Being a mom is wonderfully awful--it is an oxymoron in every way. Brantley, my son, is the most active child I have ever seen! It’s like he never just kind of “hangs out” for a minute to play with something. He is always grabbing and pacing looking for “trouble”. Sometimes I just want to scream at him out of frustration that he won’t go to sleep and I am late on a really important phone call I have to make and need him to be asleep. There are times that I think, “If I have to sit here opening and closing the shower door one more time, I think my head will explode.” Then the next minute he runs off before I can put his clean diaper on and proceeds to pee on the hardwood floors and slip in it, hitting his head and screaming. When I became a mom, I knew it would be challenging, but I thought it would mostly be those commercial moments of snuggly tenderness that make it all seem so worth it. I never knew it would be picking poop out of the bathtub and getting so little sleep for the first year of his life that I feel like I can hardly think straight, let alone take care of a child running around everywhere. I didn’t know my life could seem so chaotic and insanely boring at the same time. Then he will give me that little grin that makes me remember in that moment just why I’m doing this and why it is one of the most important things I’ll ever do. When I do get those moments of snuggles or kisses or that hilarious thing he just said, it is so amazing! Those are the moments that get you through. My child is not a super snuggly child though because he has places to go, and most of the time he bats at me in the air to “go away” so he can busily get on with the next thing he “has” to do.
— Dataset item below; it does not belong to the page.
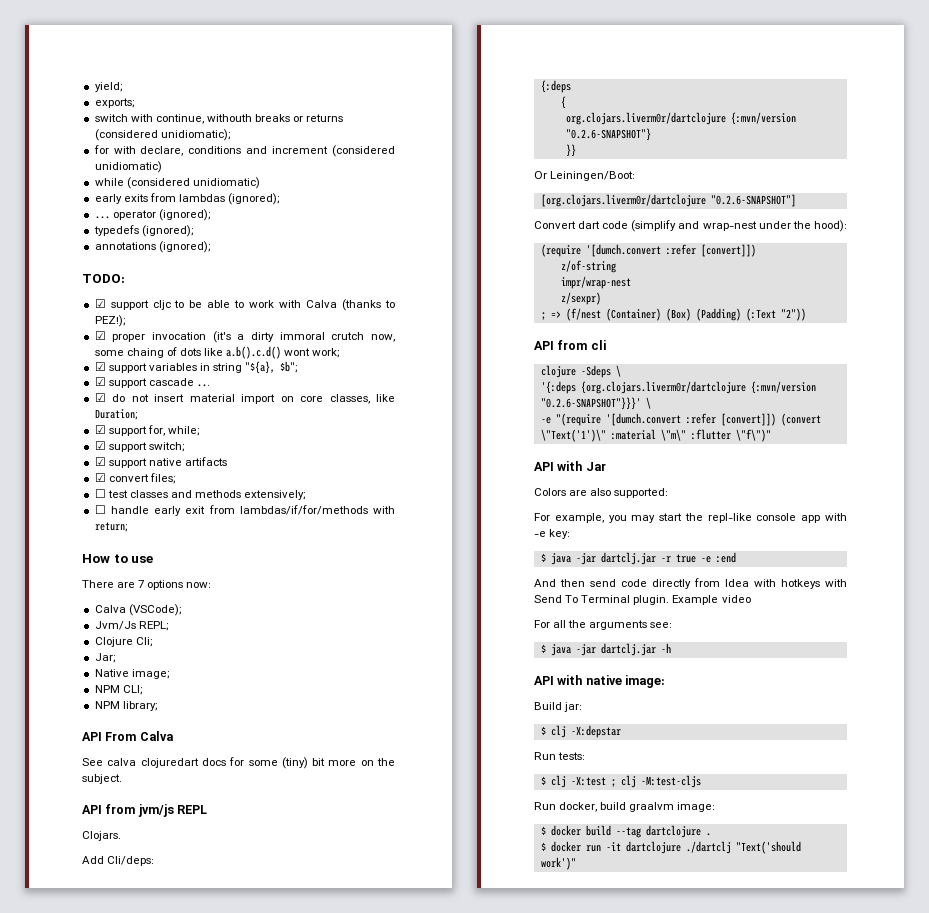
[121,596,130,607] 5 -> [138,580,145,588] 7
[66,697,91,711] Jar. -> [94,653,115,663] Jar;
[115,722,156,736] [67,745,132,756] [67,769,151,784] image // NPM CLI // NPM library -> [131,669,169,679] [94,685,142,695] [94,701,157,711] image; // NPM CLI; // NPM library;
It’s funny because I often feel a little hurt when he wants me to “go away” or if he wants someone else to comfort him when he’s hurt. There is a part of me that wants him to need me so that I can feel like I’m doing my job well. I have to remind myself that it’s not about me and how I feel, but I need to let him go do things and not make them about my own feelings of insecurity. I’ve had to be reminded again and again that that is normal for him to want someone else. It doesn’t mean I’m not a good enough mom. He’s with me all the time, and I became boring a long time ago. It is actually a sign of healthy attachment when they can go enjoy something without clinging to you. Clingy behavior can be normal at certain times and ages, but overall, it is not a sign of healthy attachment, and that is something I have to remind myself of constantly when he seems to rather be with someone else.
As a single mom, I am so blessed to have been able to be at home with my son. But it’s time for me to go back to work now, and I feel the terrible feeling of “how do I provide for us and afford childcare and spend enough time with him?” I am having to do the job of the mom and the dad, and it is a daunting task. Often I just feel like I’m not enough, and I put too much pressure on myself to be able to do everything that all the other moms do out there, but I have no one to help me accomplish those things like most moms do. I don’t get the luxury of saying, “Honey, will you watch him while I cook?” or “Will you give him a bath tonight while I clean up the kitchen?” It’s all on me, and it’s a lot to accomplish. I often beat myself up for not spending enough time with him even when I’ve spent tons of time with him. I’ve had to just let myself do the best I can and congratulate myself in that.
It’s been wonderful to have the opportunity to stay at home with him, but it is isolating as well. I get excited to go to Target just to be around other people! :) As a single mom I find it hard to make friends. The single people don’t understand that your schedule just is not that free. But the married folks don’t ask you to hang out because you aren’t a couple, and they typically want couple friends so that their husband has someone to hang out with too. So, it is an isolating and lonely place for a single mom who already has the weight of the world on her shoulders caring for a young child alone.
Even though parenthood has been quite a challenge in many ways, it has made me grow up and take responsibility in ways I never have before. I now know that the choices I make directly affect another human being, and I take that very seriously. It is hard to keep a balance of the weight of the responsibility I hold and the fact that my son is in God’s hands, and I can’t control everything that happens. Although I think it is essential to protect your children, my tendency is to be overprotective and not ever take my eyes off of him because I don’t want him to experience any of the pain that I did. But my over-protectiveness can cause him pain all by itself. And in the end, you can protect them as much as possible, but you can’t keep them from pain. It’s inevitable, but it’s not always bad in the long run. My pain has made me into the person I am today, and it has given me a depth and a love for people that I never would have had before.
Parenting is such a game of balancing things. It stretches you and makes you feel and do things that you didn’t know were in you. When your child hurts, you hurt. When they are excited, you’re excited. It feels like they are almost a part of you. It is always a balance to allow yourself to feel that intensity of bonding yet the healthy disconnect that allows your child to be their own person without it changing your own identity or sense of worth. Being a mother is quite an experience of self-revelation and going to a depth that you didn’t know was possible.